### THE TASK
Write down every naming line of each entry below word for word, and leave the pictures out.

Dataset entries:
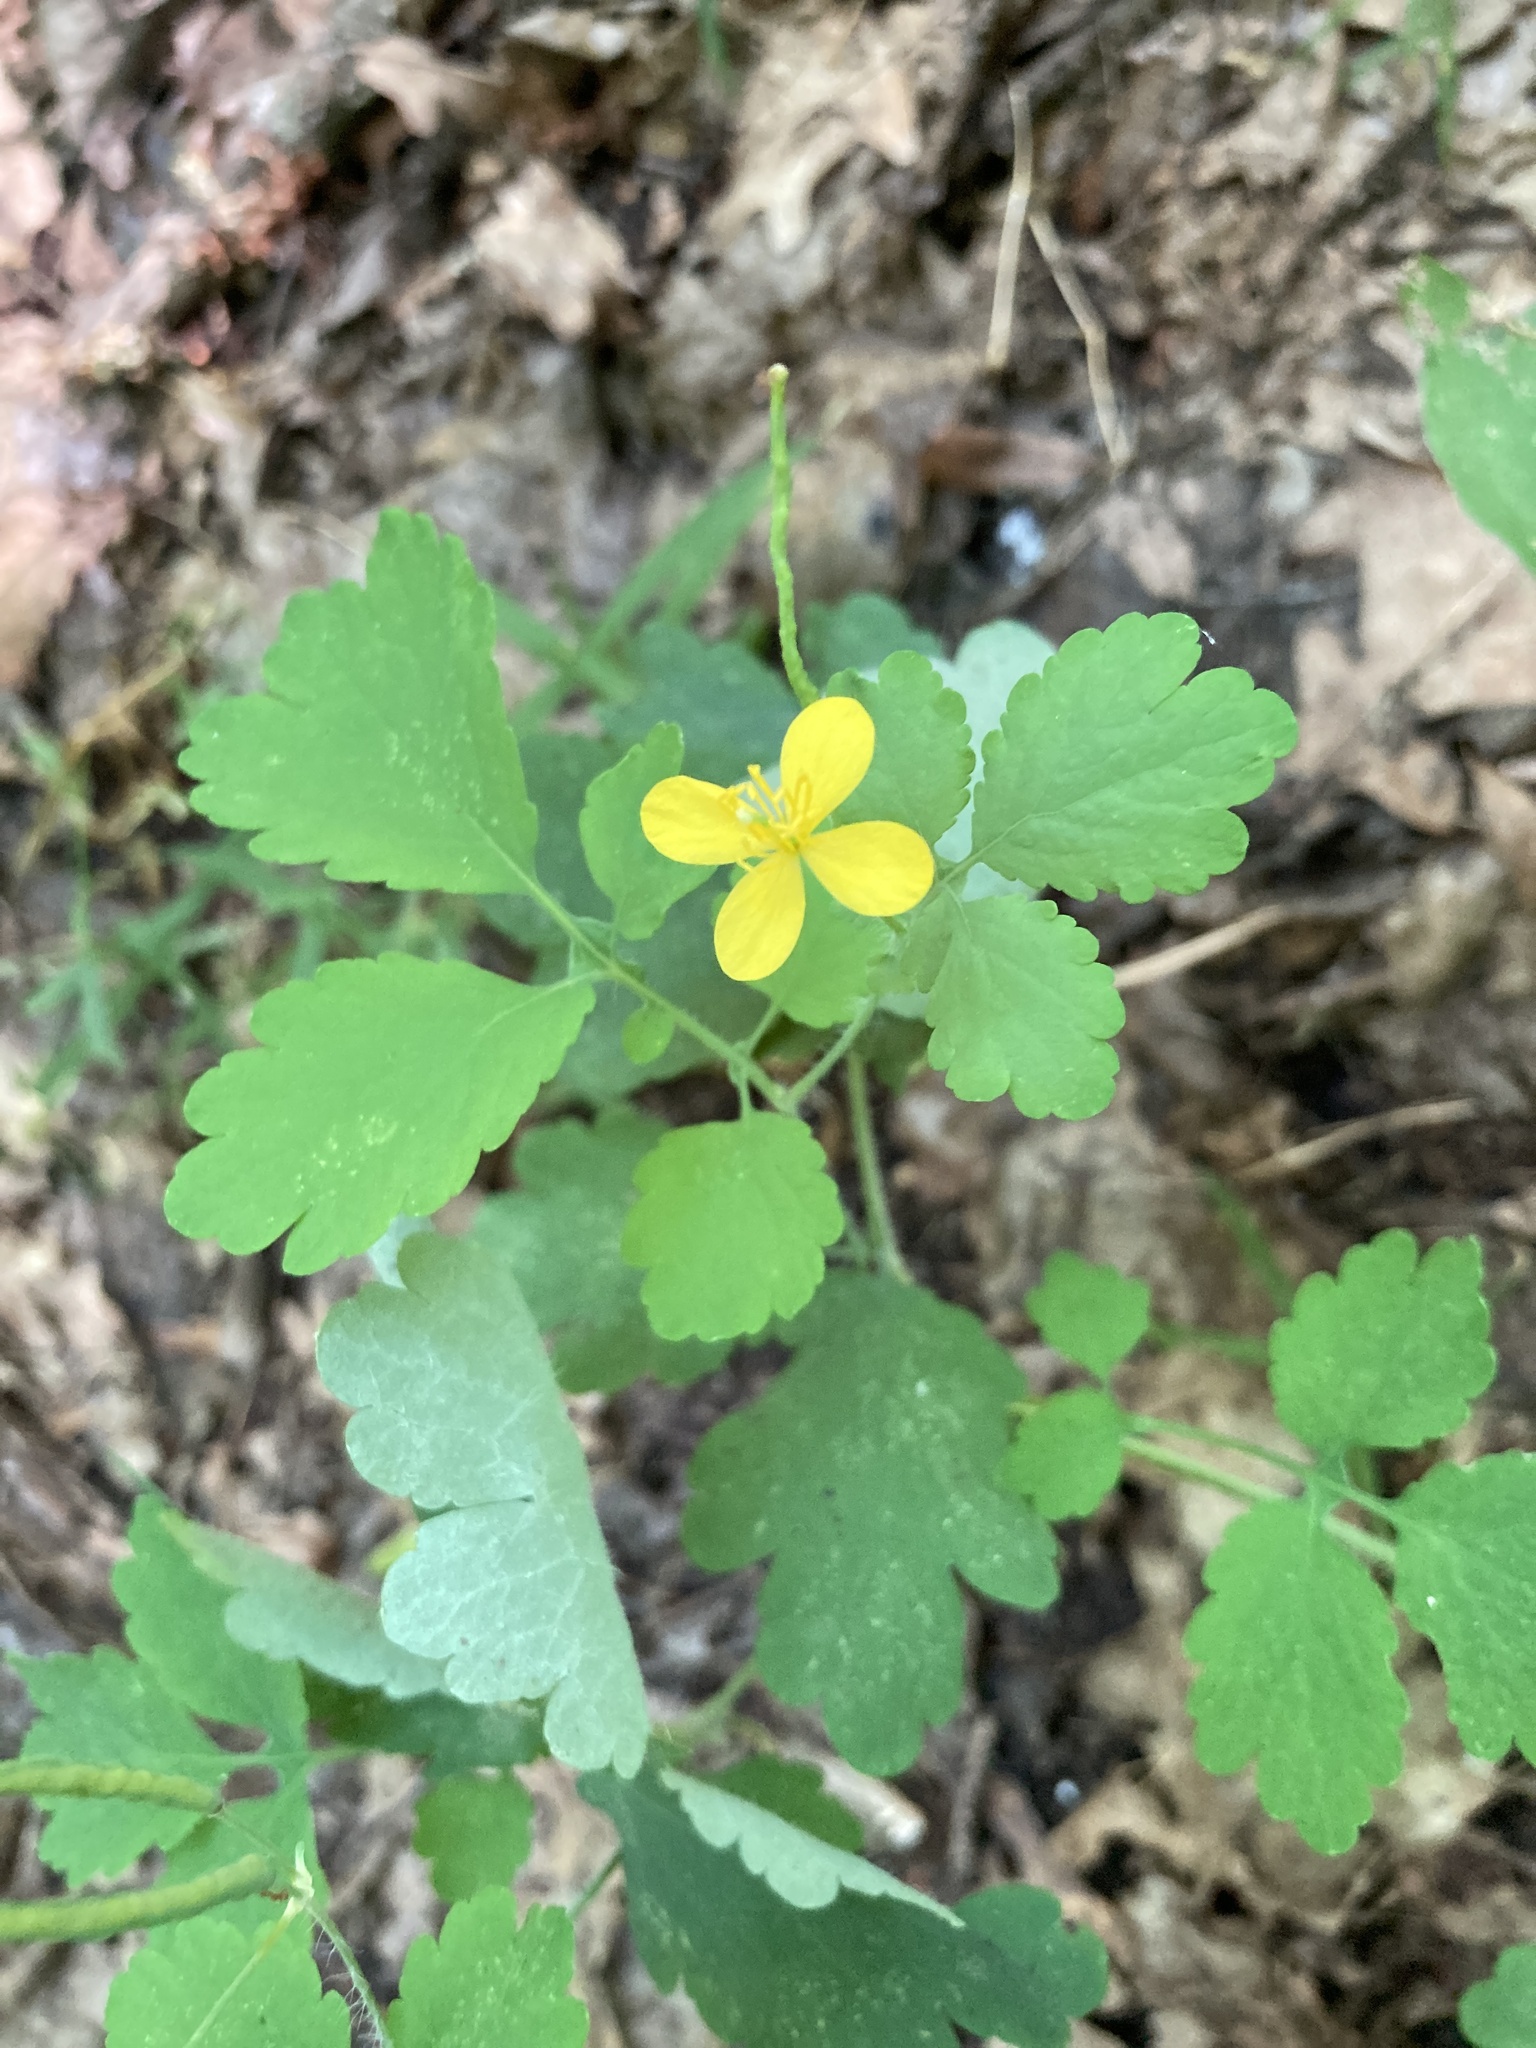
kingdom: Plantae
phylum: Tracheophyta
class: Magnoliopsida
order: Ranunculales
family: Papaveraceae
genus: Chelidonium
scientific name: Chelidonium majus
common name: Greater celandine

### EXERCISE RESULT
kingdom: Plantae
phylum: Tracheophyta
class: Magnoliopsida
order: Ranunculales
family: Papaveraceae
genus: Chelidonium
scientific name: Chelidonium majus
common name: Greater celandine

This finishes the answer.